1992 gennaio 29 L’urlo di Pannella
1992 gennaio 29 – L’urlo di Pannella
Nessuno di noi si era mai illuso nemmeno per un istante. Il massacro di Piazza Tienanmen a Pechino
sarebbe stato archiviato molto in fretta, con buona pace degli studenti cinesi e dei diritti umani.

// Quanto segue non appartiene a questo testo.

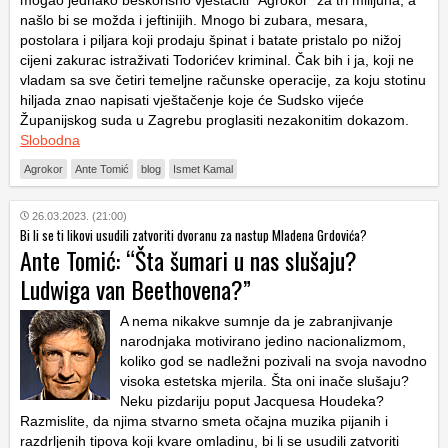
mogao jednako beskorisno vještačiti “Agrokor” za tri milijuna, a
našlo bi se možda i jeftinijih. Mnogo bi zubara, mesara,
postolara i piljara koji prodaju špinat i batate pristalo po nižoj
cijeni zakurac istraživati Todorićev kriminal. Čak bih i ja, koji ne
vladam sa sve četiri temeljne računske operacije, za koju stotinu
hiljada znao napisati vještačenje koje će Sudsko vijeće
Županijskog suda u Zagrebu proglasiti nezakonitim dokazom.
Slobodna
Agrokor
Ante Tomić
blog
Ismet Kamal
26.03.2023. (21:00)
Bi li se ti likovi usudili zatvoriti dvoranu za nastup Mladena Grdovića?
Ante Tomić: “Šta šumari u nas slušaju?
Ludwiga van Beethovena?”
A nema nikakve sumnje da je zabranjivanje
narodnjaka motivirano jedino nacionalizmom,
koliko god se nadležni pozivali na svoja navodno
visoka estetska mjerila. Šta oni inače slušaju?
Neku pizdariju poput Jacquesa Houdeka?
Razmislite, da njima stvarno smeta očajna muzika pijanih i
razdrljenih tipova koji kvare omladinu, bi li se usudili zatvoriti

L’ossigeno delle dittature è la violenza. Di fronte ad essa, l’oblio permette alle democrazie di guardare
oltre. Gli Stati hanno altro a cui pensare; niente si può fermare, né gli affari, né la diplomazia né
tantomeno la storia.
Il primo ministro Li Peng, ora in visita in Italia, firmò quel 20 maggio del 1989 la legge marziale; poi
ordinò l’invio dei carri armati che diedero la caccia a migliaia di ragazzi disarmati. Non era più duro
di altri; soltanto un uomo di regime come tanti altri, chiamato a un gesto burocratico di sangue.
Lo sentiva come dovere.
L’Italia ha fatto bene a riceverlo. I ricordi non aiutano a vivere e gli Stati, meno memoria hanno, più
ci guadagnano in contratti, commesse, quote di export e di import. Quando poi c’è di mezzo il
petrolio, anche il siriano Assad diventa per l’Occidente candido come una colomba. E del resto il
nuovo ordine mondiale fondato sull’Onu non ha mai pensato di processare Pol Pot, il genocida della
Cambogia.
Ma noi siamo molto grati a Marco Pannella che si è piazzato davanti all’ingresso principale di
Montecitorio costringendo il questore della Camera a far entrare il premier Li Peng dalla porta di
servizio. Almeno uno che, nel nome della non-violenza, abbia sollevato un urlo di pietà in mezzo a
tanto frusciare di ineluttabili dollari.